No Future for the Archaeologists of Post-Socialism: On a vanishing material culture  
Francisco Martínez (Tampere University)

Paper short abstract:

Remains of the recent past are rapidly disappearing, turning the study of postsocialism into an exercise of accelerated archaeology. By examining the things left behind in vacated apartments as well as items placed aside in Estonian basements we learn about the complex endings of the Soviet social

Paper long abstract:

This paper has a two-fold contribution:

First, it observes the domestic and architectural materiality that has been frozen during the last decades (time capsule like) as a way to comprehend the different practices of discard applied as well as the complex endings of the Soviet social

Second, it elaborates the concepts of ‘architectural taxidermy’ and ‘wasted legacies’ to explain how post-Soviet changes led to a radical reconfiguration of the socio-material conditions in Eastern Estonia, resulting at the discard of socialist material culture – not permitted to simply remain because of being part of a wider process of disqualification.

Postsocialist studies are not a happy genre (Kideckel 2008) and tend to focus on tracing the unmaking of socialist life (Humphrey 2002). The experience itself was underlined by a strange combination of euphoria and loss (Martínez 2018). Based on this, the paper reflects on the heuristic importance of haunting postsocialist traces to not only understand what Communism has done to us (as the usual accounts claim), but also what we have done to the Soviet social and what such leftovers still do to us in the present.
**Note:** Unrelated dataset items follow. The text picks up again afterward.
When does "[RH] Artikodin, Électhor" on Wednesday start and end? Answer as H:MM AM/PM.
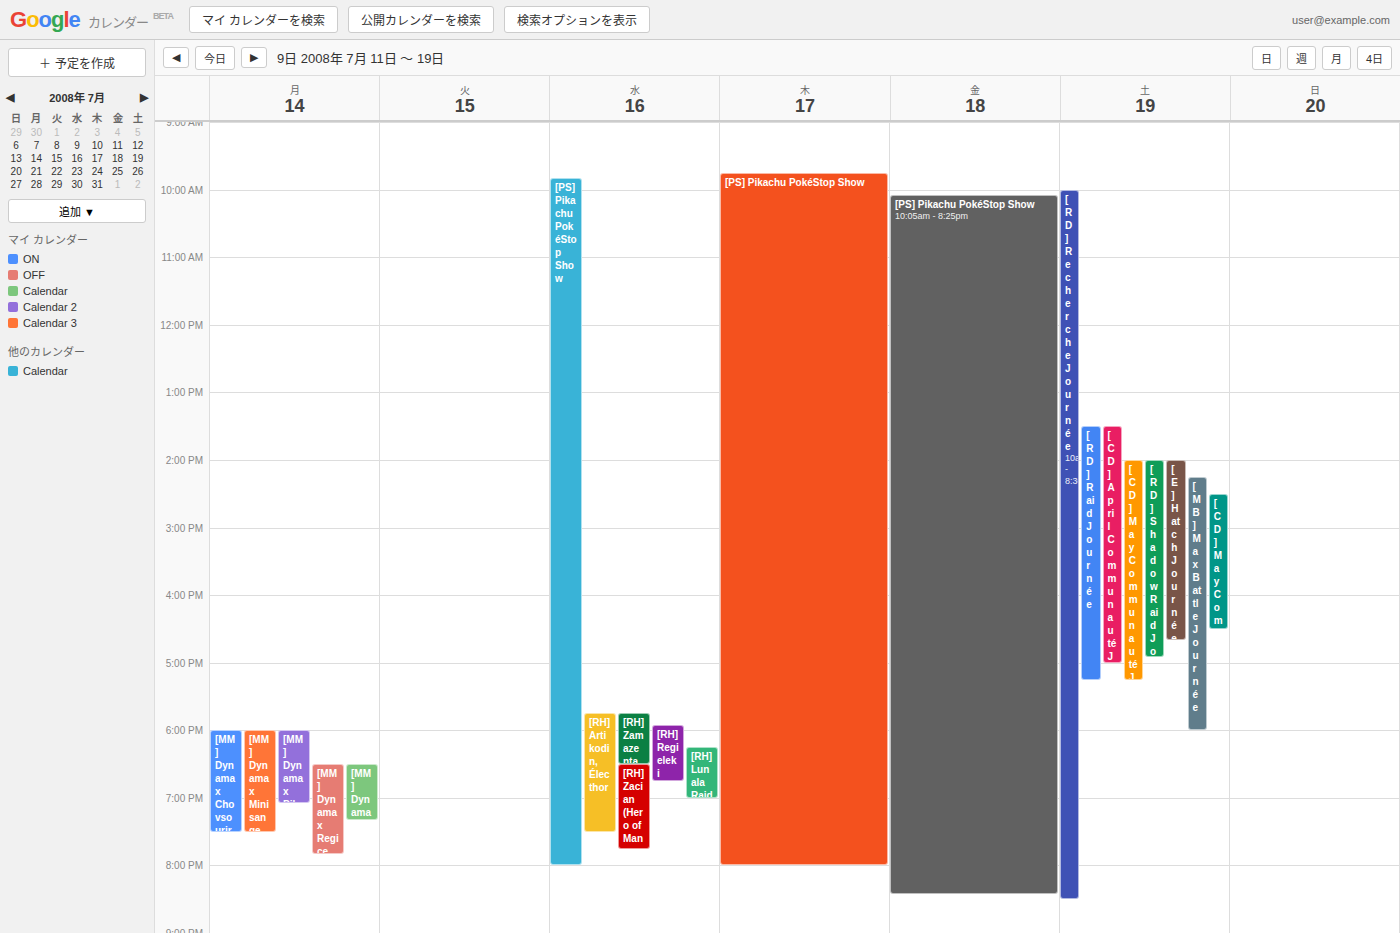
5:45 PM to 7:30 PMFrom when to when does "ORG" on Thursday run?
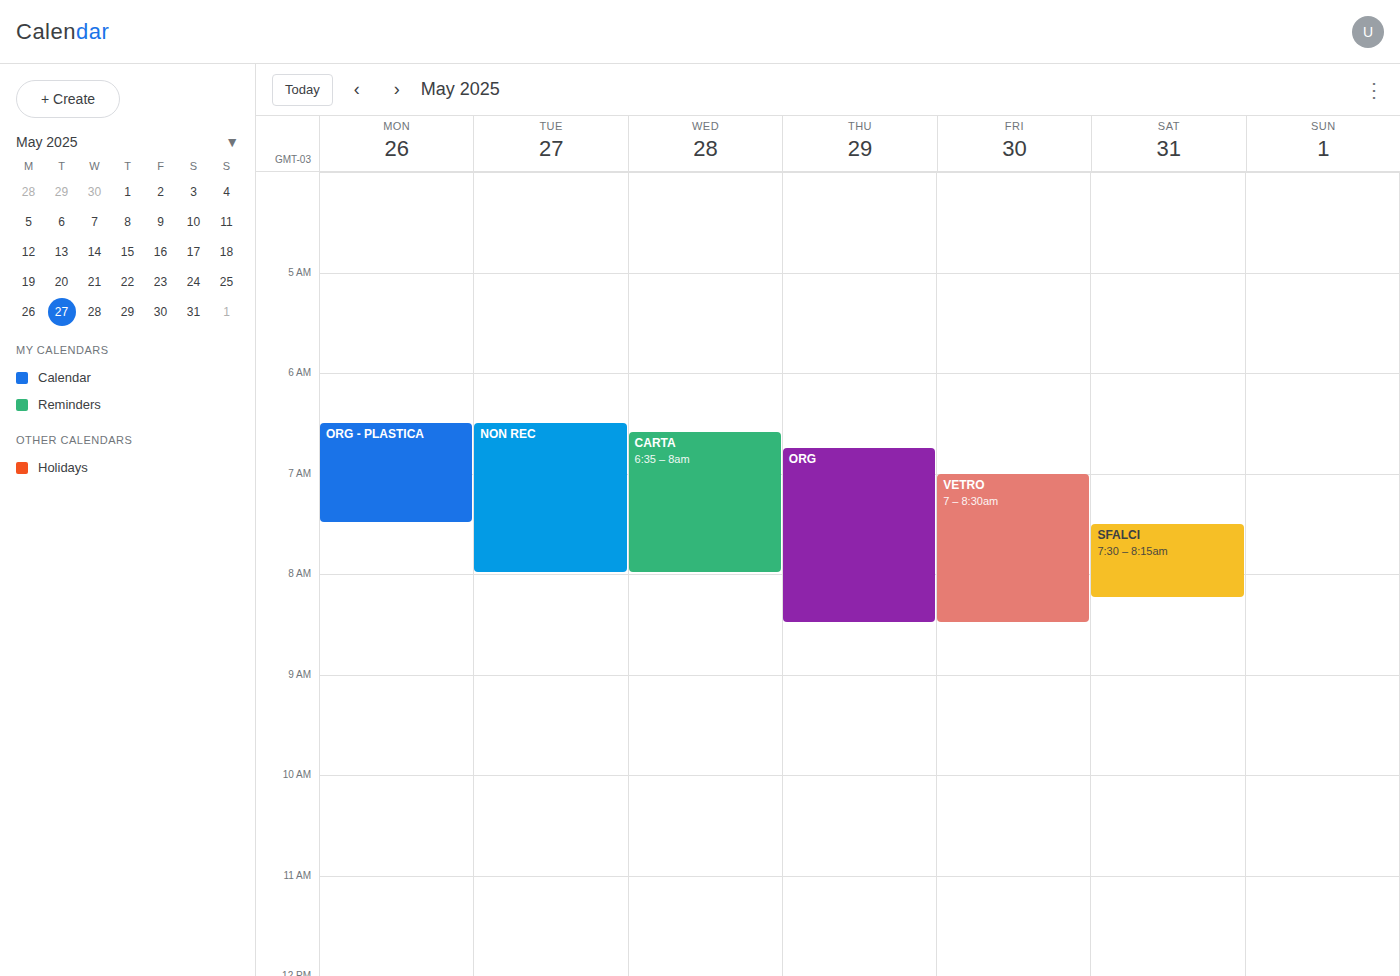
6:45 AM to 8:30 AMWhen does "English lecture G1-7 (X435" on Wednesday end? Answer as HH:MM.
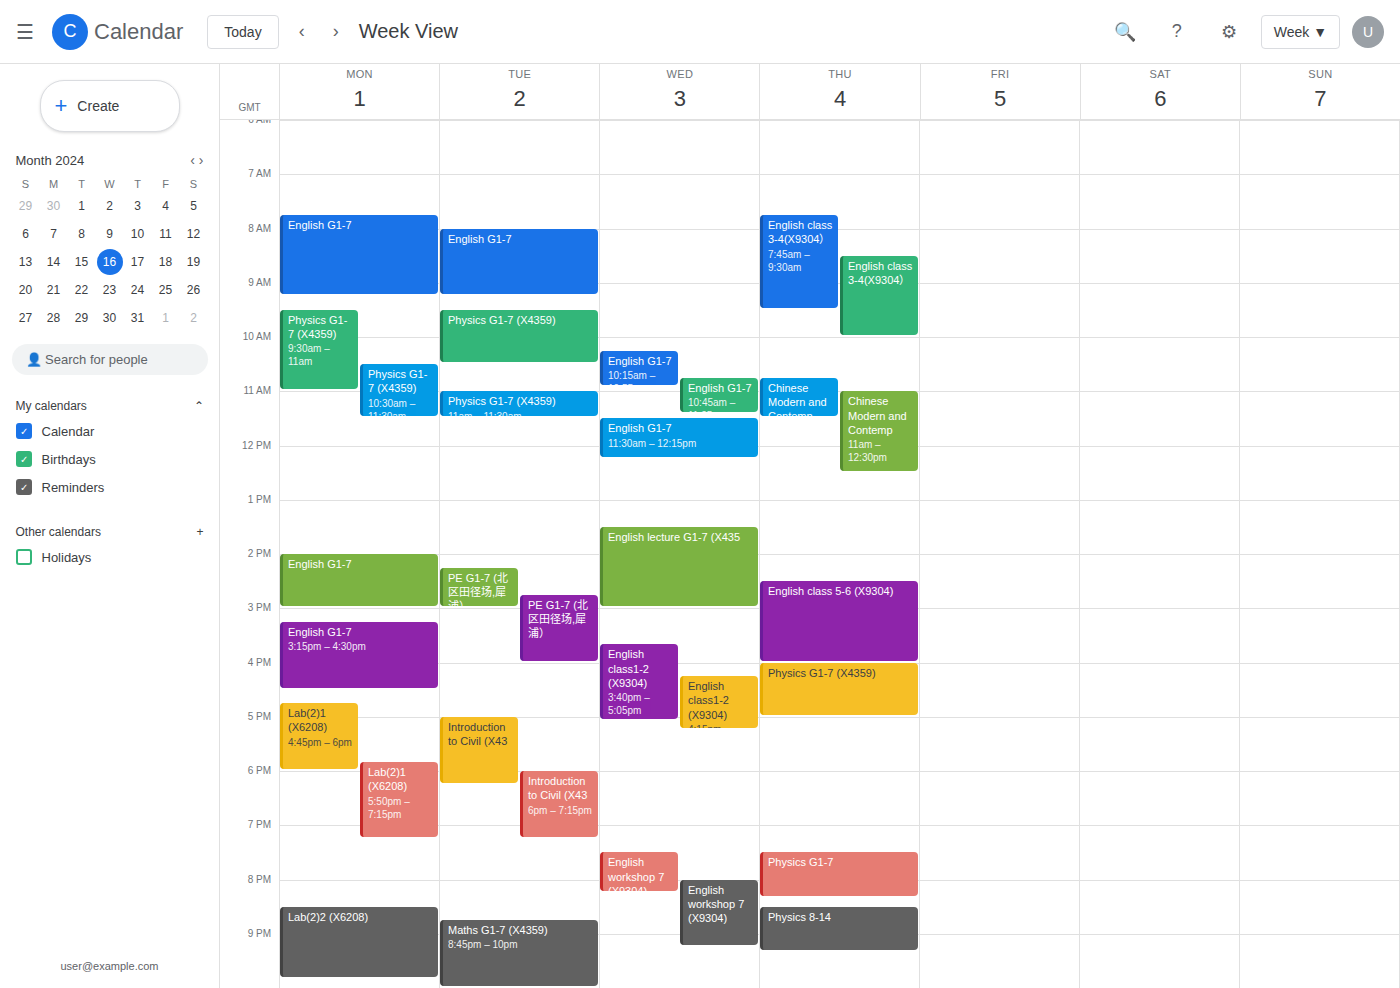
15:00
The paper also reflects on the temporality and materiality of postsocialism as a field of study, discussing how the disappearance and abandonment of Soviet material culture is making difficult to understand the transition experience beyond the success story. This leads us to question whether what is actually vanishing is the possibility of learning from the past, since it is the physicality of things that allows future generations to engage with remains.